By Mariam Dinh. Wine Cellar Types. Published at Thursday, May 31st, 2018 - 06:16:40 AM.
This also means that you should measure the bottles you plan to keep. Keep in mind that the average 750 milliliter bottle of wine is approximately 3-4 inches wide and roughly 12 inches tall. However, wine bottles come in a variety of sizes, so consider any exceptions to this measurement that you purchase frequently or would like to store. So, if you had roughly 20 bottles of wine that you wanted to store, consider storing them in a rectangle: 4 bottles by 5 bottles. If you allow 5 square inches for each bottle (including the dividing woodmetal), that would give you an area of roughly 20 inches by 25 inches. You can use this as a guideline when designing your home wine rack.
A dumb waiter saves your back, and with advancing age this is solid medical advice! Industrial strength insulation is essential, even for below ground cellars. The standard material used is four to six inch thick polystyrene or polyurethane sheets, aluminum clad on both sides. Insulate all six surfaces, meaning four walls, ceiling and floor, even if your cellar rests on solid earth. The cold room contractor who advises that it is not necessary to insulate the floor because it rests on solid earth does not know what he is talking about and should be avoided. Heat absorbed by the ground during the day goes through the earth and rises through the floor.
A growing trend in cellar design is for compact and hidden away cellars, such as spiral wine cellars. These are concrete, cylindrical systems that are completely watertight to keep your treasured collection safe and can store more than 1,800 bottles! Not only are spiral cellars a fantastic space-saving solution, but with a sleek trap door design, they also look ultra-high-tech. It’s not every day that a trap door in the home leads to an impressive and beautifully arranged wine collection! Since not all wine bottles are made equal, it’s also wise to consider a versatile wine rack system in your cellar design, allowing you to house bottles of all shapes and sizes. Horizontal covers are a good alternative to standard rack designs, since these can hold varied sizes of bottles securely with the labels on display.

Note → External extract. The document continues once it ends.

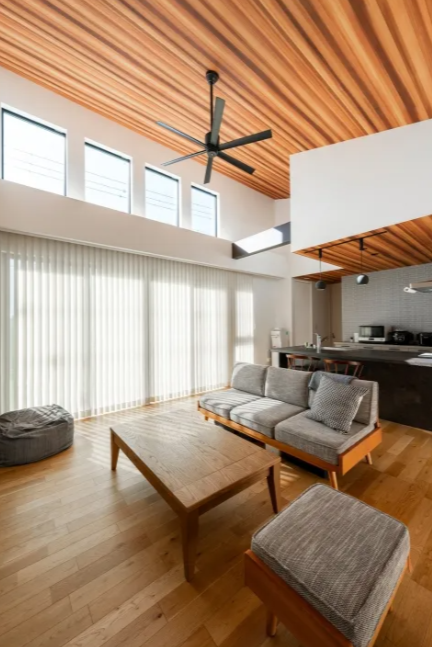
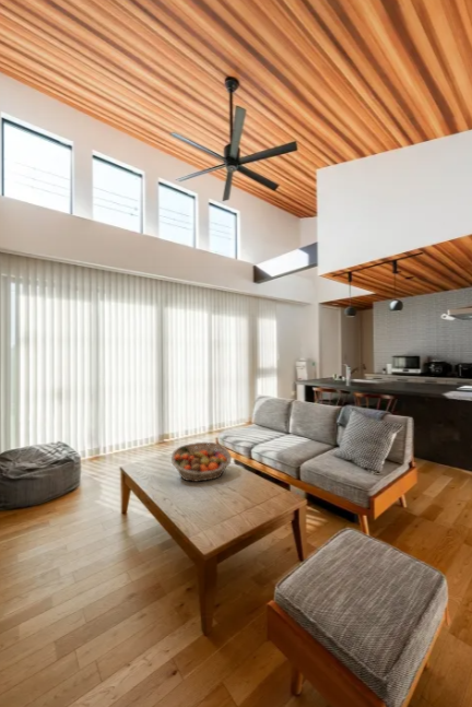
+ fruit basket [170,441,233,483]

Brick Wine Cellar: Should it be above or below ground? We would wholeheartedly recommend the below ground option. Digging a big hole under your living room or in the garden outside is a major construction job. This is not to be lightly undertaken, as it involves all kinds of other implications, such as staying somewhere else for up to a year. If you have a swimming pool and have given up swimming, or do not have children who would enjoy it, or you do not like to get wet unnecessarily, conversion of the pool becomes a simple option. The advantage of below ground cellars is that the additional insulation provided by the earth around the four sides and under the floor significantly reduces the energy cost of keeping the cellar cool by approximately 25 per cent which over the years adds up to a considerable saving as well as being more environmentally friendly.